Ce n'est pas pour rien qu'aux toutes dernières lignes de notre roman, Georges Randal ne souhaite plus être un voleur, le Voleur par excellence, et qu'il se débarrasse du manuscrit qu'il a écrit narrant ses aventures, que récupérera, artifice commode et pas vraiment original, Georges Darien qui lui ressemble étonnamment selon l'hôtelière de l'avant-propos et dont, pourtant, concède-t-il, faussement dépité, les phrases n'entrent pas dans les siennes (cf. p. 31), comme s'il fallait à tout prix laisser briller la prose du Voleur, noir diamant point encore taillé, dans sa gangue, certain que le tailler serait en voiler l'éclat, même destiné à ne briller qu'une seule fois, captant le dernier rayon de lumière avant que l'orage ne se déchaîne.
Notes
(1) Georges Darien, Le Voleur (1897) (Gallimard, coll.

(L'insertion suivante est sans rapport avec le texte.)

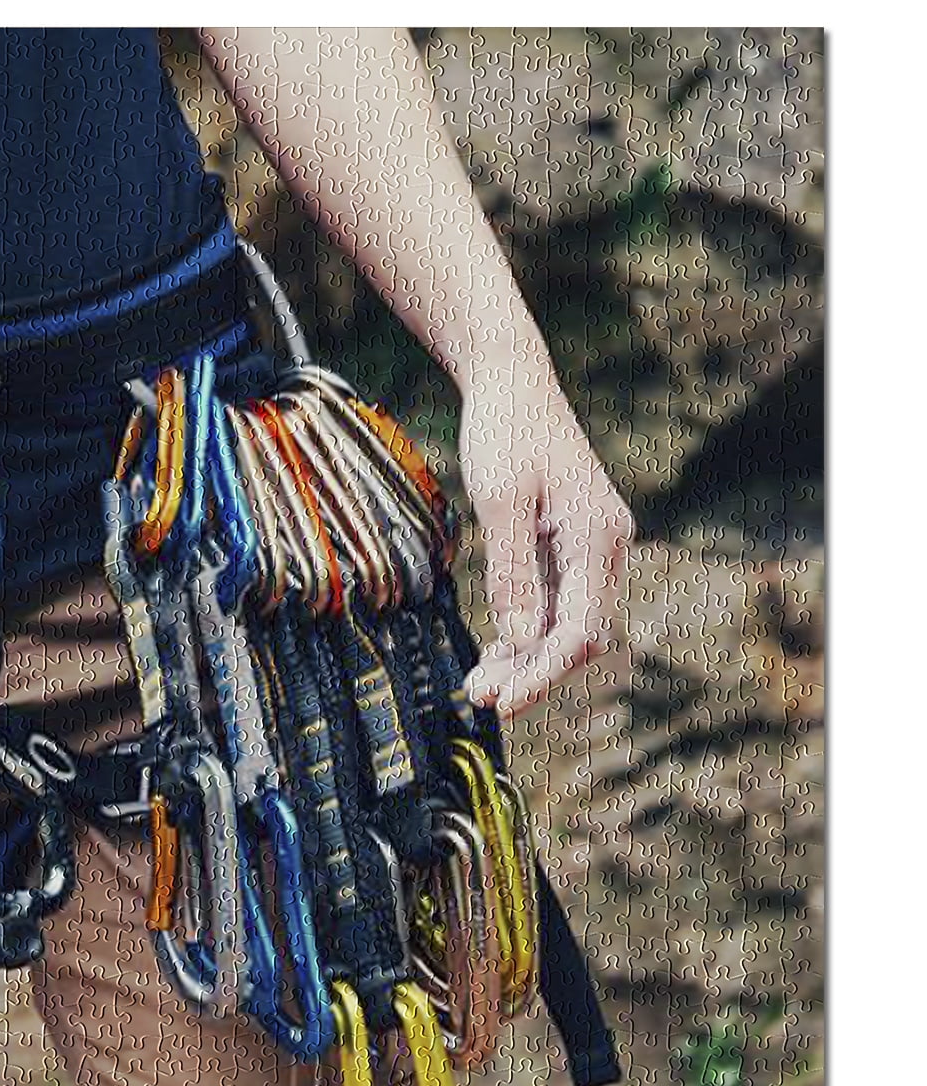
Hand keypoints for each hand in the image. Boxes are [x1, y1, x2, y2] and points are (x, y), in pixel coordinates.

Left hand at [459, 386, 633, 717]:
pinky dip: (527, 629)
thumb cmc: (505, 431)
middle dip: (532, 672)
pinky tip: (496, 652)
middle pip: (578, 634)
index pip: (581, 629)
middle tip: (479, 698)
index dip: (544, 673)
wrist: (512, 382)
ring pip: (567, 622)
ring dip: (526, 657)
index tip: (504, 702)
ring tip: (479, 685)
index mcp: (598, 536)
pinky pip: (556, 601)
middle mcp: (606, 547)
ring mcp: (591, 546)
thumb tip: (523, 639)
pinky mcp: (570, 544)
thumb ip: (513, 571)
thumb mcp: (500, 500)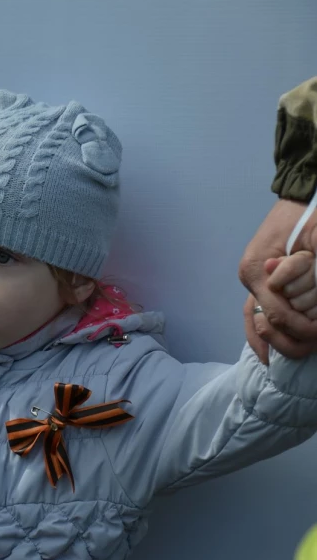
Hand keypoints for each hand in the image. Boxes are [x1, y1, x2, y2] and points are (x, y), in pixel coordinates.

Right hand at [239, 199, 316, 363]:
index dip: (298, 327)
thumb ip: (309, 270)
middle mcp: (249, 277)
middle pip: (264, 321)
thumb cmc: (308, 215)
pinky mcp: (258, 280)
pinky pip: (255, 312)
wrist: (299, 198)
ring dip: (269, 341)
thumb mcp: (316, 238)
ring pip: (254, 321)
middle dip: (285, 338)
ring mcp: (251, 279)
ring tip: (276, 361)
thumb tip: (306, 291)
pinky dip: (260, 333)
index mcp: (257, 268)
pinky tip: (266, 353)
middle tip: (307, 348)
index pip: (276, 310)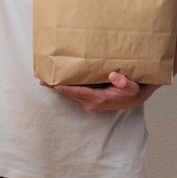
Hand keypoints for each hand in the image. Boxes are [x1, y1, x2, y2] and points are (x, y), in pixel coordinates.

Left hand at [40, 72, 160, 111]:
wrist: (135, 98)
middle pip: (70, 93)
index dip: (64, 88)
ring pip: (71, 93)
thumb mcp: (133, 87)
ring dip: (59, 87)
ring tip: (45, 78)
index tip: (52, 83)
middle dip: (56, 86)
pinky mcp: (90, 98)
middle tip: (41, 79)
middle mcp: (91, 102)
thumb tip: (113, 75)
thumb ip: (124, 83)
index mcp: (99, 99)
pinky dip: (66, 87)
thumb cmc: (133, 92)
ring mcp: (90, 101)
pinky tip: (58, 80)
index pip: (78, 92)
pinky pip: (75, 92)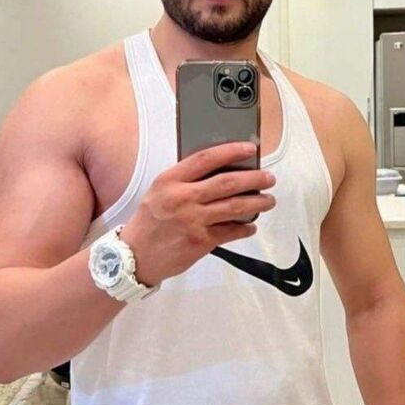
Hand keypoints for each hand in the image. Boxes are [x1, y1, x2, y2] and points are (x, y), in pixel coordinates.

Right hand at [119, 141, 275, 286]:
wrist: (135, 256)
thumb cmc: (148, 222)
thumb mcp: (159, 192)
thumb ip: (184, 181)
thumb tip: (221, 171)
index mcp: (170, 181)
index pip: (205, 159)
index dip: (231, 151)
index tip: (249, 148)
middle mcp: (182, 198)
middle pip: (227, 183)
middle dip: (254, 179)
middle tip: (269, 178)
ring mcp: (192, 221)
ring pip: (234, 207)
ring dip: (257, 203)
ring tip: (268, 200)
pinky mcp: (200, 242)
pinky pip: (231, 232)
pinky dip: (245, 228)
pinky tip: (250, 226)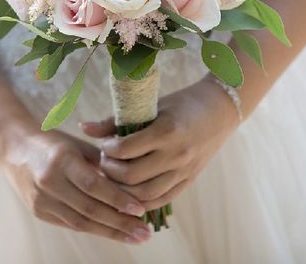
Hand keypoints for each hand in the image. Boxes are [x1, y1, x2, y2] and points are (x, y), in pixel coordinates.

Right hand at [0, 120, 152, 243]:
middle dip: (119, 223)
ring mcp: (41, 199)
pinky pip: (71, 224)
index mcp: (62, 159)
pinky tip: (114, 232)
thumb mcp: (79, 144)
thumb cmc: (53, 142)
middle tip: (144, 232)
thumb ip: (103, 162)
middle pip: (89, 208)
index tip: (140, 209)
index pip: (93, 184)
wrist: (14, 148)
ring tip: (135, 236)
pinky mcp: (39, 212)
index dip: (118, 199)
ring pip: (81, 222)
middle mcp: (49, 181)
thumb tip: (133, 181)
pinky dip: (94, 228)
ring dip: (111, 232)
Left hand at [80, 76, 239, 210]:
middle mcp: (176, 154)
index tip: (103, 145)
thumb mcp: (151, 106)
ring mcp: (184, 170)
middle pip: (132, 176)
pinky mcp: (189, 181)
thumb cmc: (182, 103)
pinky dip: (141, 201)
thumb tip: (84, 128)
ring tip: (115, 176)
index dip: (108, 150)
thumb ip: (116, 120)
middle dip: (110, 172)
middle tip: (105, 162)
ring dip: (123, 189)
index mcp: (166, 130)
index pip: (126, 150)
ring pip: (144, 195)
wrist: (221, 110)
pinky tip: (129, 192)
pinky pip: (161, 200)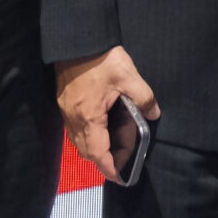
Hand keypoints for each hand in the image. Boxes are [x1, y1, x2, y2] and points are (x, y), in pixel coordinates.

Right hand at [55, 46, 160, 186]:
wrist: (76, 39)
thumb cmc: (102, 59)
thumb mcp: (128, 76)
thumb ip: (144, 97)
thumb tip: (154, 114)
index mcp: (89, 117)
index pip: (97, 153)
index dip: (109, 168)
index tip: (120, 177)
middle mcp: (74, 118)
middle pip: (85, 151)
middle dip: (100, 161)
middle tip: (118, 162)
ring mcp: (66, 110)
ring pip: (77, 140)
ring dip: (92, 148)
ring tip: (109, 147)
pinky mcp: (64, 102)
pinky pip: (73, 128)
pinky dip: (85, 135)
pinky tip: (98, 127)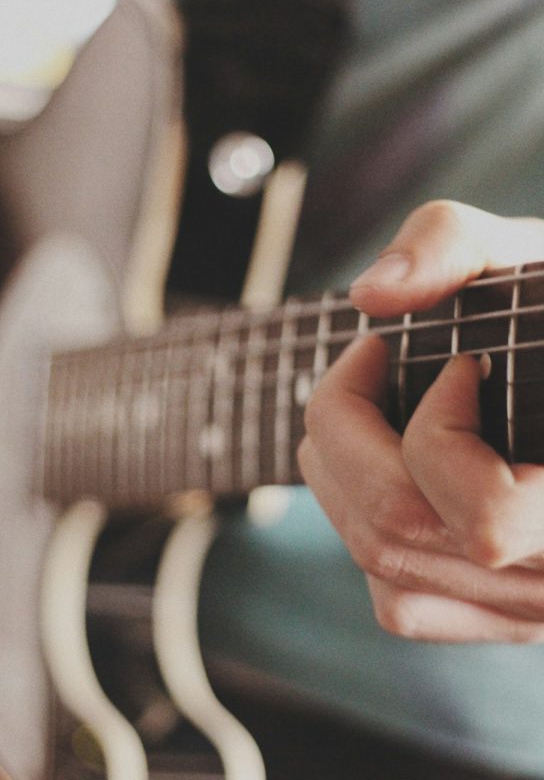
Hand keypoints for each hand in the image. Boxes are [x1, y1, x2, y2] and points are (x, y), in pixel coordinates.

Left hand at [298, 200, 543, 641]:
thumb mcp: (526, 260)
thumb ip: (454, 245)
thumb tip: (372, 294)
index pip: (485, 520)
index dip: (435, 432)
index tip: (453, 361)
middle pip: (397, 533)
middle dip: (344, 431)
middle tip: (364, 365)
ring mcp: (530, 610)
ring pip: (384, 566)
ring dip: (337, 471)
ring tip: (360, 409)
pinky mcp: (494, 615)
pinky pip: (400, 601)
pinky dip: (363, 528)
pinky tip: (386, 469)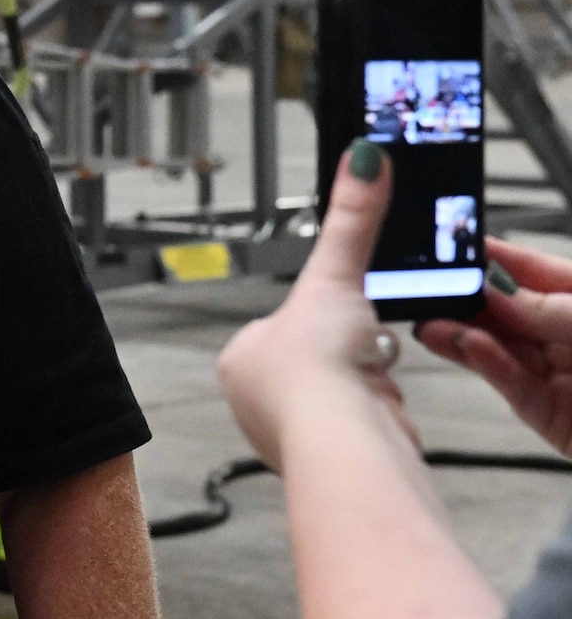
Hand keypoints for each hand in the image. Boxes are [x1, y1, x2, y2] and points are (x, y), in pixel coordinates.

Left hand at [218, 140, 417, 469]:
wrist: (347, 442)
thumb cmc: (319, 369)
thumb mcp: (335, 275)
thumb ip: (352, 220)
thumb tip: (361, 159)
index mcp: (238, 358)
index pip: (282, 326)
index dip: (320, 318)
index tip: (336, 322)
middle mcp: (254, 400)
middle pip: (318, 359)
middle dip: (347, 354)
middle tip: (352, 354)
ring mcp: (290, 434)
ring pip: (345, 392)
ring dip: (366, 383)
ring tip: (364, 384)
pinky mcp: (330, 459)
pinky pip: (365, 423)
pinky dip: (379, 413)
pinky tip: (378, 411)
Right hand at [417, 237, 571, 457]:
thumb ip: (548, 306)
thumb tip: (492, 290)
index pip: (528, 268)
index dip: (489, 256)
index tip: (447, 245)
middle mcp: (568, 335)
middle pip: (505, 310)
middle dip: (466, 298)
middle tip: (425, 288)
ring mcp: (560, 376)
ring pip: (500, 349)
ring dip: (464, 334)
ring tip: (432, 321)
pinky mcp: (552, 417)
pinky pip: (514, 387)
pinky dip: (488, 366)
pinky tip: (468, 347)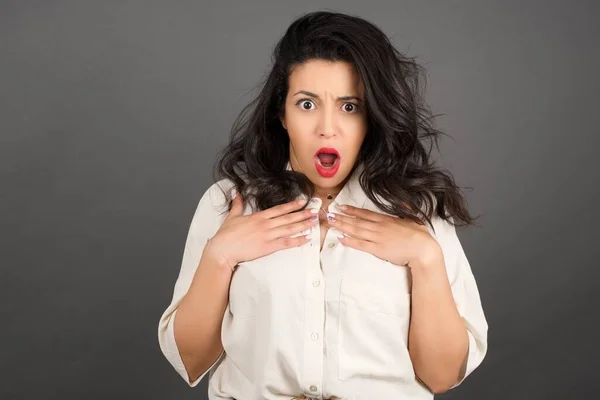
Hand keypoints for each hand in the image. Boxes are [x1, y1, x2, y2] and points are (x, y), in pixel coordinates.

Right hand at [205, 192, 317, 269]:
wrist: (223, 249)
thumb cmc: (226, 234)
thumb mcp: (232, 216)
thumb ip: (237, 204)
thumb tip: (236, 193)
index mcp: (258, 216)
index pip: (279, 209)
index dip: (292, 205)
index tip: (302, 201)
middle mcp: (266, 224)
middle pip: (288, 218)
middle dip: (303, 214)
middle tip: (315, 211)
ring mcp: (268, 236)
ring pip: (289, 229)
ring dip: (303, 225)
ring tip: (314, 222)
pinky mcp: (268, 247)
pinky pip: (286, 243)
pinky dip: (297, 240)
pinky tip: (306, 238)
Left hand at [326, 204, 441, 267]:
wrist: (423, 249)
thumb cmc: (419, 235)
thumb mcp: (412, 218)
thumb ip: (405, 209)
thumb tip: (403, 201)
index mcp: (386, 220)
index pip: (365, 214)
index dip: (352, 210)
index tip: (342, 207)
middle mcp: (379, 227)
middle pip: (356, 221)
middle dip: (341, 217)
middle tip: (329, 214)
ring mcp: (377, 238)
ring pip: (356, 231)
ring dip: (342, 226)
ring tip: (331, 223)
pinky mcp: (377, 250)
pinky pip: (360, 245)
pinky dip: (350, 241)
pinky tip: (340, 238)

Folio classique, édition de Patrick Besnier, 2019), p. 255. Le texte est pratiquement vierge de presque toute coquille (une ponctuation en trop toutefois, dans la phrase : «J'essaye de convaincre Margot de cette grande vérité», p. 81; ainsi qu'un énigmatique «pon Pelche», p. 126).
(2) Notons que Georges Darien distingue deux types d'écrivains, «ceux qui aident à tourner la meule qui broie les hommes et leur volonté» et «ceux qui chantent la complainte des écrasés» (p. 300) dans laquelle, nous aurons beau jeu de le supposer, il se place.